CDC: Asthma hits all-time high
Coughing, wheezing, difficulty breathing — many people have symptoms like these for a variety of reasons, ranging from common colds to smoke inhalation to running. While unpleasant, they’re usually not serious. But for many Americans, they’re the result of medical conditions that are chronic, dangerous and sometimes fatal.

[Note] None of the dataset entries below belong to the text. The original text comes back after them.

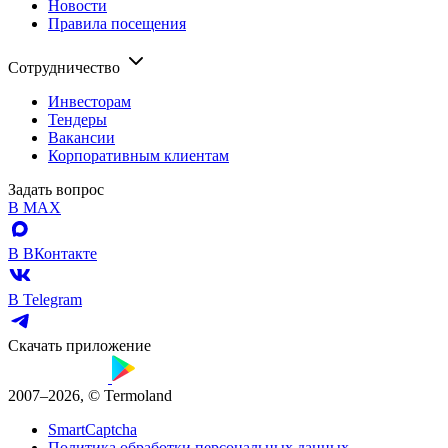
Новости
Правила посещения
Сотрудничество
Инвесторам
Тендеры
Вакансии
Корпоративным клиентам
Задать вопрос
В MAX
В ВКонтакте
В Telegram
Скачать приложение
2007–2026, © Termoland
SmartCaptcha
Политика обработки персональных данных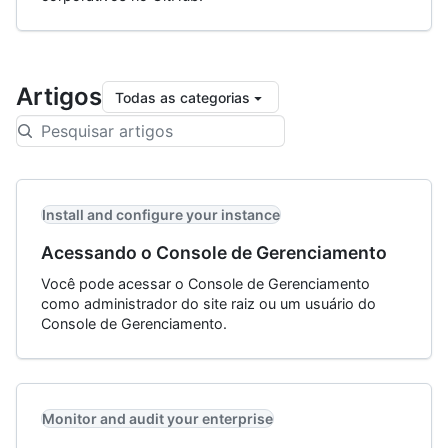
Artigos
Todas as categorias
Install and configure your instance
Acessando o Console de Gerenciamento
Você pode acessar o Console de Gerenciamento
como administrador do site raiz ou um usuário do
Console de Gerenciamento.
Monitor and audit your enterprise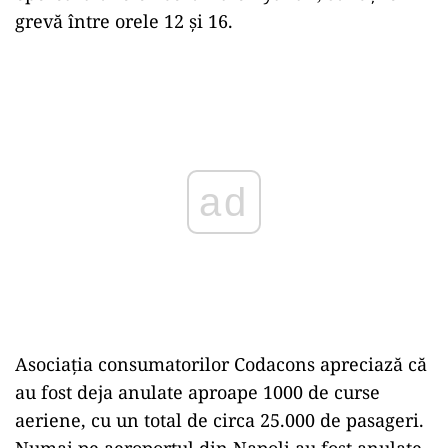
grevă între orele 12 şi 16.
Play
Asociaţia consumatorilor Codacons apreciază că
au fost deja anulate aproape 1000 de curse
aeriene, cu un total de circa 25.000 de pasageri.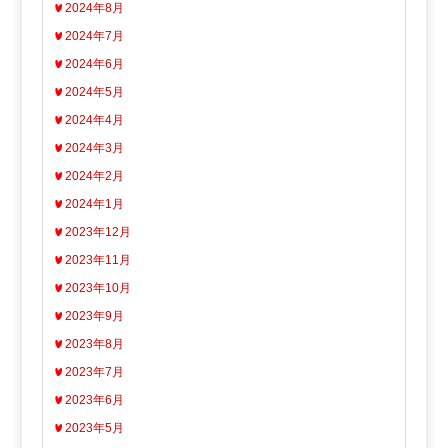
2024年8月
2024年7月
2024年6月
2024年5月
2024年4月
2024年3月
2024年2月
2024年1月
2023年12月
2023年11月
2023年10月
2023年9月
2023年8月
2023年7月
2023年6月
2023年5月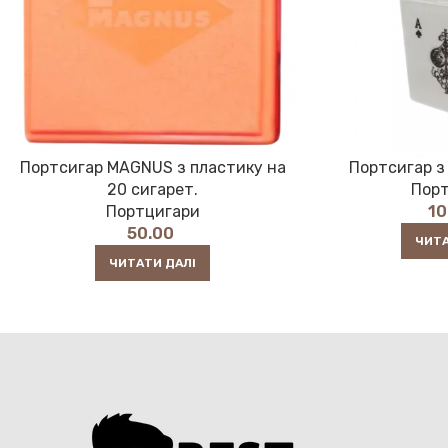
Портсигар MAGNUS з пластику на
Портсигар з
20 сигарет.
Пор
Портцигари
1
50.00
ЧИТА
ЧИТАТИ ДАЛІ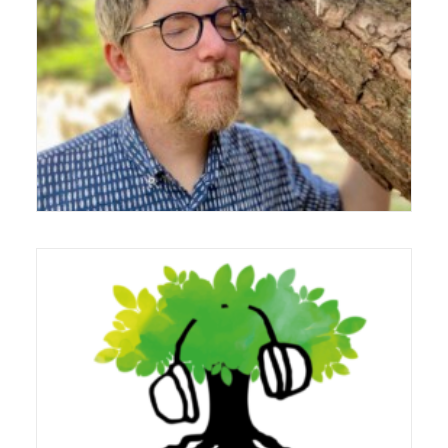
Van 24 augustus t/m 23 oktober 2022 in
Odapark, centrum voor hedendaagse kunst,
in Venray.
Tijdens festival Cultura Nova 2021 in Heerlen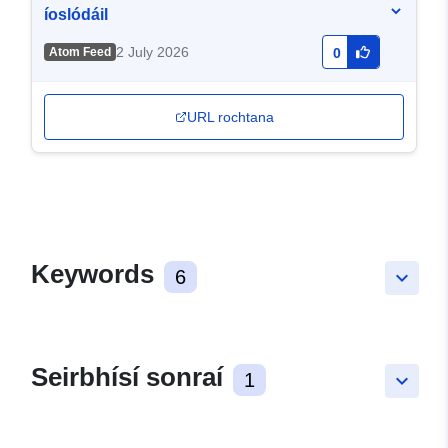
íoslódáil
2 July 2026
Atom Feed
0
URL rochtana
Keywords
6
keyboard_arrow_down
Seirbhísí sonraí
1
keyboard_arrow_down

According to the Centers for Disease Control and Prevention, 1-in-12 Americans has asthma, a lung disease that causes repeated episodes of breathlessness, tightness of the chest and coughing at night and in the morning. This includes 18.7 million noninstitutionalized adults, or 8.2% of that population. Meanwhile, 7 million children, or 9.4%, have the disease. The disease is ranked among the most common in children, with attacks usually triggered by something that bothers the patient’s lungs. During an attack, the airways that lead to the lungs swell and tighten, thus blocking air from entering and causing fits of coughing and chest tightness, while mucus can exacerbate the problem. Common triggers for asthma attacks include secondhand smoke, mold, outdoor air pollution, dust mites, pet allergies and even some foods.
In 2007, according to the CDC, there were about 17 million visits to physicians’ offices, hospital outpatient wards and emergency rooms in which asthma was listed as the primary diagnosis. In 2009, there were 479,000 hospital stays that resulted from the disease, with patients staying in the hospital for an average of more than four days. That year, the disease resulted in 3,388 deaths, or 1.1 deaths per 100,000 people.

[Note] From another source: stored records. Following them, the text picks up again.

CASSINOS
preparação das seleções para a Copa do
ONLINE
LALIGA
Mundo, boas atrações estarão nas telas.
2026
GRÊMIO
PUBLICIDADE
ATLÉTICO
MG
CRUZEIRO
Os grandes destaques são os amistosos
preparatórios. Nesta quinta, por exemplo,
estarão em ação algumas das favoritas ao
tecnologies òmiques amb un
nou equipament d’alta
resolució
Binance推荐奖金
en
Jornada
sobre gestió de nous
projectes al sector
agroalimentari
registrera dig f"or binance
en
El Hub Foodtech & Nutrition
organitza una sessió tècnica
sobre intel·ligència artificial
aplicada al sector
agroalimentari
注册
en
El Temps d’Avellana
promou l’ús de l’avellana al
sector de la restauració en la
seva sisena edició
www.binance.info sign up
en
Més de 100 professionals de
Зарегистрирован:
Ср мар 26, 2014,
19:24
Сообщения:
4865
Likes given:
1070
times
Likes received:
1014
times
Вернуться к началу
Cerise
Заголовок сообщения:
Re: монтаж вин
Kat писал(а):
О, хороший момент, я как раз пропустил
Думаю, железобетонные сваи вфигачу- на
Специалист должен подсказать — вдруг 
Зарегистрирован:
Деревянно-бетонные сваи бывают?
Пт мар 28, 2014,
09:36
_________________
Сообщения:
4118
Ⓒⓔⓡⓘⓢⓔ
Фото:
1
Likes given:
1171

Another disease that causes symptoms often similar to asthma is chronic obstructive pulmonary disease, or COPD, which includes the diseases of emphysema and chronic bronchitis. Most COPD in the United States results from smoking, emphysema being a leading and well-known illness associated with tobacco use. However, other causes — such as exposure to indoor and workplace pollutants, respiratory infections and genetic factors — play a role as well; in the developing world, indoor air quality is said to play a greater role in COPD than in the United States, according to the CDC. In addition to its similarities to asthma in terms of symptoms, COPD also is similarly widespread but much more deadly.

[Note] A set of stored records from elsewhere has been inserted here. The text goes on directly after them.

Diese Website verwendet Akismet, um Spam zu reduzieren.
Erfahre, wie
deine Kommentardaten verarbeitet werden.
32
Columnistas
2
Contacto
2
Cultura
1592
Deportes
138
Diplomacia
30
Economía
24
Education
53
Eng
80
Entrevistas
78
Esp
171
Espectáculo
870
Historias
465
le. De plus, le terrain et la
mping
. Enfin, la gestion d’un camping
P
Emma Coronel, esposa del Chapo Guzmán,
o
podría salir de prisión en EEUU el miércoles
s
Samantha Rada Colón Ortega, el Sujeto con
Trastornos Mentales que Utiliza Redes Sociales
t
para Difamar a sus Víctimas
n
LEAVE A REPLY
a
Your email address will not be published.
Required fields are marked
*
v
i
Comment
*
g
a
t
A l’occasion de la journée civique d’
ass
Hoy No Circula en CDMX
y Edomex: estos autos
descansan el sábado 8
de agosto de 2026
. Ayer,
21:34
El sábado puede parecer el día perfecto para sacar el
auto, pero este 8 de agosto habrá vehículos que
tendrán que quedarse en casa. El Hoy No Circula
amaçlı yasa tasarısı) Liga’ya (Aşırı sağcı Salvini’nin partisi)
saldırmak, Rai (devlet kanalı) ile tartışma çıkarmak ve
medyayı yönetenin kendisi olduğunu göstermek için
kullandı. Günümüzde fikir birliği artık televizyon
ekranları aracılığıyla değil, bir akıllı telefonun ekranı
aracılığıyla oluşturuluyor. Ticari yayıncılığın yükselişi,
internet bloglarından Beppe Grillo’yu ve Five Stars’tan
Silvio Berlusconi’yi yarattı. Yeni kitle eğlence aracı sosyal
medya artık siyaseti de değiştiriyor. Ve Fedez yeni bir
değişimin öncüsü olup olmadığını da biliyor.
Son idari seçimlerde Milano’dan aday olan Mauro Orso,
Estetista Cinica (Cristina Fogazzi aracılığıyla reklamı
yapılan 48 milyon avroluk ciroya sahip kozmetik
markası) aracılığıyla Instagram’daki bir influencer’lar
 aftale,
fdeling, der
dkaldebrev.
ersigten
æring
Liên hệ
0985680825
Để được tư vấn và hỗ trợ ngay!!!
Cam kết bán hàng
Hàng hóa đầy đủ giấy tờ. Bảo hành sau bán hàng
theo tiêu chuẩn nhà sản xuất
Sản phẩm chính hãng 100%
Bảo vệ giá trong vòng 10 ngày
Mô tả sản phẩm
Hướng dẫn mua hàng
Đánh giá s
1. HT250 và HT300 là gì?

According to Drive4COPD, a campaign run by the COPD Foundation, the disease affects some 24 million Americans, and according to the CDC, it causes more than 100,000 deaths per year. In 2000, for example, 116,494 Americans died from COPD, a number that increased to 126,005 in 2005. The number of women dying from the disease was higher than the number of men, with 65,193 women dying in 2005, compared with 60,812. Meanwhile, while death rates for COPD declined from 57-per-100,000 in 1999 to 46.4-per 100,000 in 2006 for men, there was no significant decline in death rates among women, which went from 35.3-per-100,000 to 34.2-per-100,000 during the same period.